= K.K. Luthra Memorial Moot Court =

The K.K. Luthra Memorial Moot Court was started in 2005 in the memory of late Senior Advocate Mr. K.K. Luthra. This is the only international criminal law moot court held in India, and has seen participation from top law colleges in India and abroad. It is held every year in January at the Campus Law Centre in Delhi University.

The competition is named after late Senior Advocate K.K. Luthra, who was an eminent criminal lawyer and appeared in various trial courts, High Courts and the Supreme Court of India in a variety of matters during his legal career spanning 49 years. He was designated as a Senior Advocate of the Delhi High Court in 1984. During his long tenure at the Bar, he was the lead defence counsel in many important cases like the Baroda Dynamite Case, the L.N. Mishra murder case, Classik Computers Case, St. Kitts Case, the Coomar Narain Espionage Case and in the post-Emergency Shah Commission.

==Eligibility==
Only one team is allowed to register from any college or law school. The members of the team should be undergraduate law students. The team should comprise two speakers or two speakers and a researcher.

==Moot Format==
The competition is held in several rounds. The first being the memorial selection round and rest of them being oral rounds. For the memorial selection round, the teams that score seven more points out of a total of twenty points are deemed to be qualified.
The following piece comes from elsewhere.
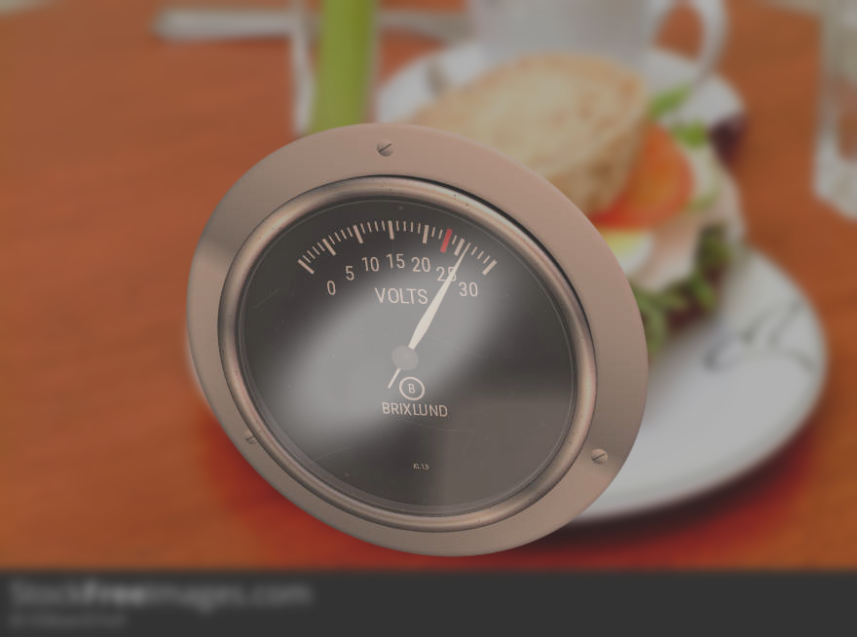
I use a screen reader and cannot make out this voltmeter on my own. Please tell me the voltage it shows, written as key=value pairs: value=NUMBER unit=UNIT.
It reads value=26 unit=V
In 2019, a total of 50 teams qualified the memorial selection round with National Law University, Delhi getting the highest score.
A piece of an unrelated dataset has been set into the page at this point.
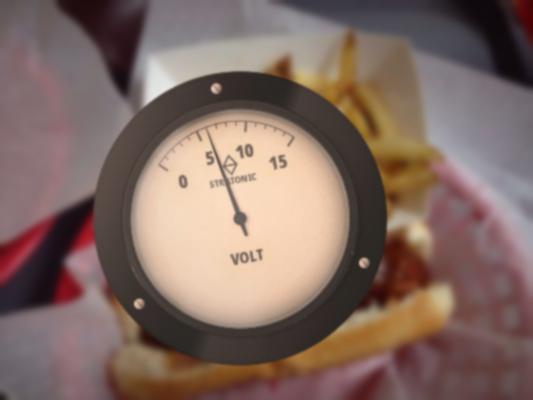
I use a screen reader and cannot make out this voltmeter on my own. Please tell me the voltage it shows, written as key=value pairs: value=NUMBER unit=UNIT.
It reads value=6 unit=V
During the moot court, the teams are given 40 minutes in the preliminary rounds to present oral arguments before the judges, both for the petitioner and the respondent. The teams that win two preliminary rounds qualify for the octafinal rounds which is then succeeded by quarterfinal, semifinal and final rounds. The teams get 40 minutes for their presentations in the semifinal and final rounds. The participants are judged on their ability to correlate the facts of the alleged crime with the laws that it has been booked under and to use different authorities and precedents to build and support one's arguments. In addition to these skills, the participants also get points for the memorial they submitted and for their oration and advocacy skills.

The final and semi-final rounds along with valedictory ceremony are held at the Indian Habitat Centre, New Delhi.

==2017 Moot Court==
The idea behind 2017's moot court problem was to make participants argue whether or not the actions and speech of a particular political figure qualified as seditious and could be punishable with the death penalty. It is set in a fictional democratic country Camelot which became independent in 1947 and adopted a federal constitution. A case of sedition was brought against a popular political leader of Camelot, Ms. Elizabeth Bennet, by the state government of Erehwon, the capital of Camelot. The teams had to argue the appeal which was pending before the Supreme Court of Camelot for final hearing.

The 2017 K.K. Luthra Memorial Moot Court competition was won by George Washington University, USA, while the Rajiv Gandhi National University of Law, Patiala, Punjab, bagged the second prize.

The inaugural address was delivered by Supreme Court judge, Justice Amitava Roy and the valedictory address was given by Supreme Court judge, Justice Arjan Kumar Sikri.